はじめに

 

 

新型コロナウイルス感染症の影響で、首都圏でも一部路線で終電の繰り上げが見られた。

 

新型コロナウイルス感染症は、社会情勢的にはもう収束に近くなっているが、それでも繰り上がった終電が元どおりになる兆しはない。その証拠に、今年の春のダイヤ改正では、上越新幹線の終電が繰り上げられる。

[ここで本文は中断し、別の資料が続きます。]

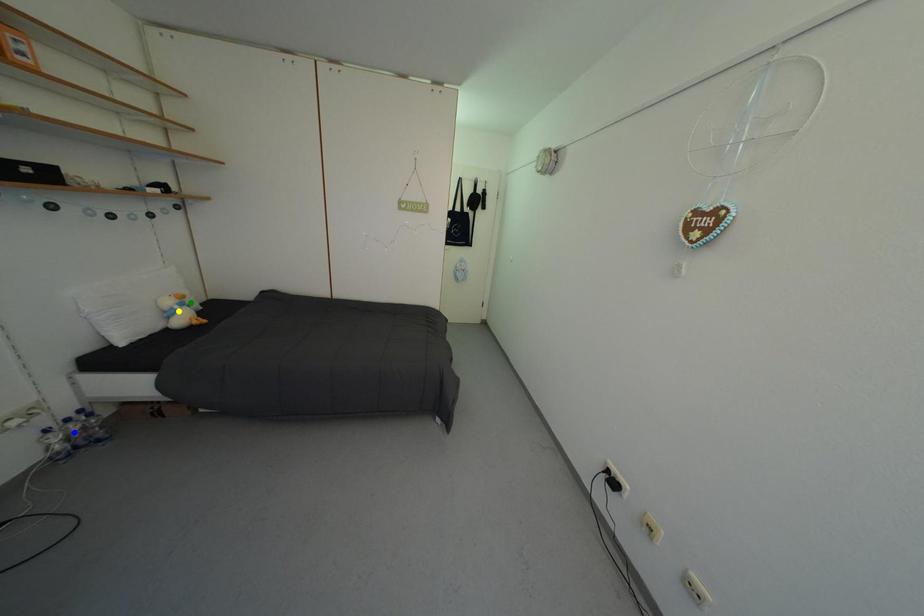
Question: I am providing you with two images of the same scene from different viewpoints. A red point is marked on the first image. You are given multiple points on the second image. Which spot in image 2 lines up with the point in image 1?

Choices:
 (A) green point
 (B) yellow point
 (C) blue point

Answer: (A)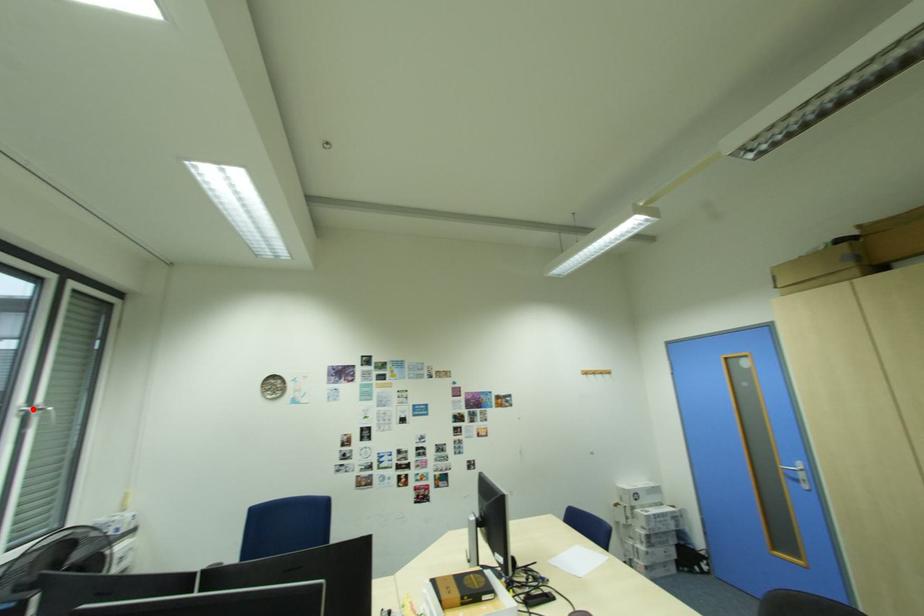
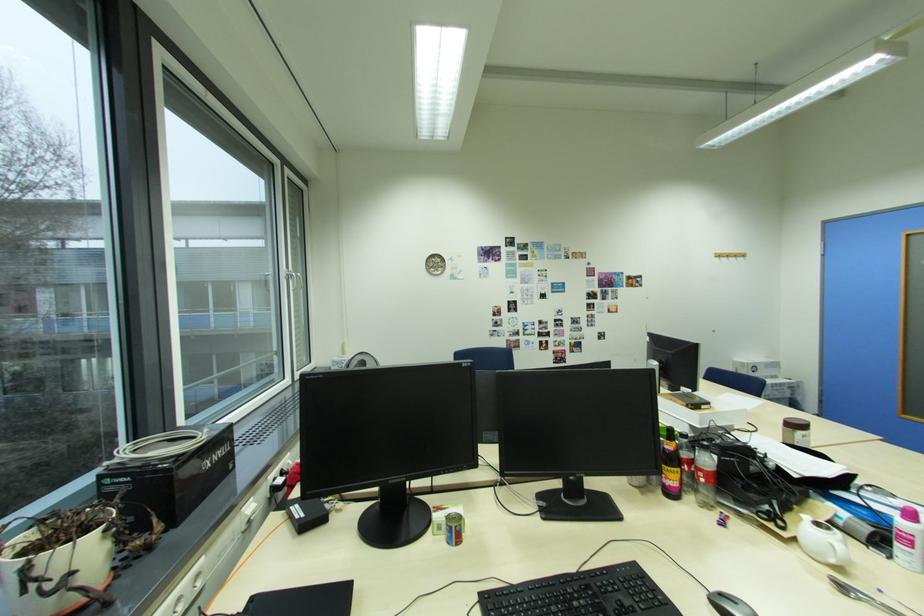
Question: I am providing you with two images of the same scene from different viewpoints. A red point is shown in image1. For the corresponding object point in image2, is it positioned nearer or farther from the camera?

Choices:
 (A) Nearer
 (B) Farther

Answer: (B)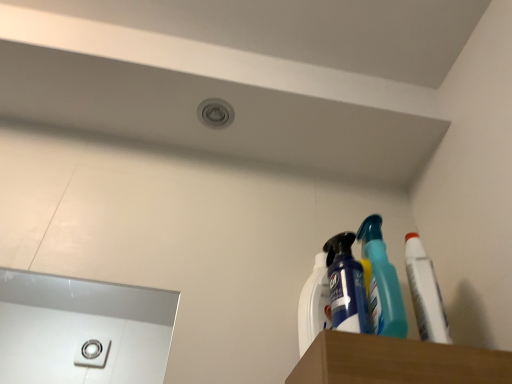
Question: Would you say blue glossy spray bottle at upper right, the 2th cleaning product viewed from the left, contains white plastic spray bottle at upper right, which appears as the 2th cleaning product when viewed from the right?

Choices:
 (A) no
 (B) yes

Answer: (A)

Question: Can you confirm if blue glossy spray bottle at upper right, arranged as the first cleaning product when viewed from the right, is thinner than white plastic spray bottle at upper right, which appears as the 2th cleaning product when viewed from the right?

Choices:
 (A) no
 (B) yes

Answer: (A)

Question: From the image's perspective, does blue glossy spray bottle at upper right, arranged as the first cleaning product when viewed from the right, appear higher than white plastic spray bottle at upper right, which appears as the 2th cleaning product when viewed from the right?

Choices:
 (A) yes
 (B) no

Answer: (A)

Question: Could you tell me if blue glossy spray bottle at upper right, arranged as the first cleaning product when viewed from the right, is facing white plastic spray bottle at upper right, which appears as the 2th cleaning product when viewed from the right?

Choices:
 (A) yes
 (B) no

Answer: (B)

Question: Can you confirm if blue glossy spray bottle at upper right, the 2th cleaning product viewed from the left, is wider than white plastic spray bottle at upper right, which appears as the 2th cleaning product when viewed from the right?

Choices:
 (A) no
 (B) yes

Answer: (B)

Question: Can you confirm if blue glossy spray bottle at upper right, the 2th cleaning product viewed from the left, is shorter than white plastic spray bottle at upper right, which appears as the 2th cleaning product when viewed from the right?

Choices:
 (A) no
 (B) yes

Answer: (B)

Question: Does white plastic spray bottle at upper right, which appears as the 2th cleaning product when viewed from the right, appear on the left side of blue glossy spray bottle at upper right, arranged as the first cleaning product when viewed from the right?

Choices:
 (A) no
 (B) yes

Answer: (B)

Question: Are white plastic spray bottle at upper right, which is the first cleaning product from left to right, and blue glossy spray bottle at upper right, arranged as the first cleaning product when viewed from the right, located far from each other?

Choices:
 (A) no
 (B) yes

Answer: (A)

Question: Is white plastic spray bottle at upper right, which is the first cleaning product from left to right, thinner than blue glossy spray bottle at upper right, arranged as the first cleaning product when viewed from the right?

Choices:
 (A) no
 (B) yes

Answer: (B)

Question: From the image's perspective, is white plastic spray bottle at upper right, which is the first cleaning product from left to right, under blue glossy spray bottle at upper right, arranged as the first cleaning product when viewed from the right?

Choices:
 (A) no
 (B) yes

Answer: (B)

Question: Is blue glossy spray bottle at upper right, the 2th cleaning product viewed from the left, at the back of white plastic spray bottle at upper right, which appears as the 2th cleaning product when viewed from the right?

Choices:
 (A) no
 (B) yes

Answer: (A)

Question: Does white plastic spray bottle at upper right, which is the first cleaning product from left to right, have a smaller size compared to blue glossy spray bottle at upper right, the 2th cleaning product viewed from the left?

Choices:
 (A) yes
 (B) no

Answer: (A)

Question: From the image's perspective, is blue glossy spray bottle at upper right, arranged as the first cleaning product when viewed from the right, on white matte toothpaste at right?

Choices:
 (A) yes
 (B) no

Answer: (A)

JR東日本 ダイヤ改正2024 上越新幹線終電繰り上げへ なぜ | NHK

 

新型コロナウイルス感染症が社会情勢的に落ち着いているのにも関わらず、終電の繰り上げが実施されるということは、終電の繰り上げが鉄道会社にとってメリットが大きいと考えられる。今回は、鉄道ド素人の私なりに終電繰り上げのメリットを考えてみたい。

 

 ①保線作業にゆとりができる

鉄道車両というのは言うまでもなく重い。空っぽの状態で走るだけでもそれなりの負荷が線路にかかる。私はガリガリなので、体重が50kgに満たないが、鉄道利用者の大半が体重50kgはあるはずだ。すると、乗客がたった20人であったとしても、1トンの重さがプラスされるのだ。そのような列車が1日に何本も走れば、ありとあらゆる設備が摩耗することは容易に想像できるだろう。そのため、鉄道にはメンテナンスの仕事が必要不可欠であり、それを行っているのが保線作業員の皆様である。保線作業の計画を立てることは、列車が走っている時間でも可能だが、実際の作業は列車が走っていないわずかな時間で行うことになる。終電を繰り上げることにより、作業時間が増える。時間にゆとりができることで、ミスや遅れのリスクを軽減できる。

 

 

 ②駅員や乗務員の仮眠時間が増える

最終列車が終わってから翌朝の始発列車に向けて動き出すまでの間、勤務中の駅員や乗務員は仮眠を取っている。翌朝、初電のために起きる時間が変わらないのなら、終電が早ければそれだけ多くの睡眠時間を確保できるということだ。少なくとも、寝不足であるよりは、ある程度の時間眠れた方が、安全性は上がる。朝の通勤時間帯は多くの人の命を預かることになるのだから、仮眠と言わず十分な睡眠を現場に与えるべきではないだろうか。

 

 

 ③無茶な残業や飲酒に粛清を促せる

これは、鉄道員以外にとってもメリットなのではないか。私が終電の繰り上げに反対しない理由がまさにこれである。

電車が遅くまで走っているが故に、ギリギリまで残業したり、酒を飲みまくってしまうこともあるだろう。日本人は、遅くまで残業している割にはドイツよりも成果を出せていないことが、先日露呈した。働きすぎて、仕事の質が下がってしまっているのではないか。ギリギリまでお酒を飲み続けたことにより、駅のホームや道端で粗相する馬鹿者も何と多いことか。

終電の更なる繰り上げにより、ある意味強制的に帰宅を促すことができる。過度な残業も過度な飲酒も、心身共に悪影響を及ぼすため、止めた方が良い。電〇のように、タクシー代を社員に支払ってでも、長時間労働をさせたい会社もあるが、大抵の会社はそんな余計な出費はしたくないだろう。

 

 

 おわりに

物流2024年問題により、路線バスでは減便が相次いだが、生産年齢人口が減少している今、鉄道も人手不足であろう。テクノロジーの進歩により、運行はもちろんのこと、メンテナンスまで自動化され、鉄道の24時間運行が可能な時代がやってくる可能性も否定はできない。しかし、仮にテクノロジーがそれだけ進歩したとしても、③の理由や環境面を考えれば、終電の繰り下げや24時間運行は絶対に行うべきではない。そもそも、それだけテクノロジーが進歩すれば、遅い時間の鉄道が必要になるほど長く働く必要などないはずである。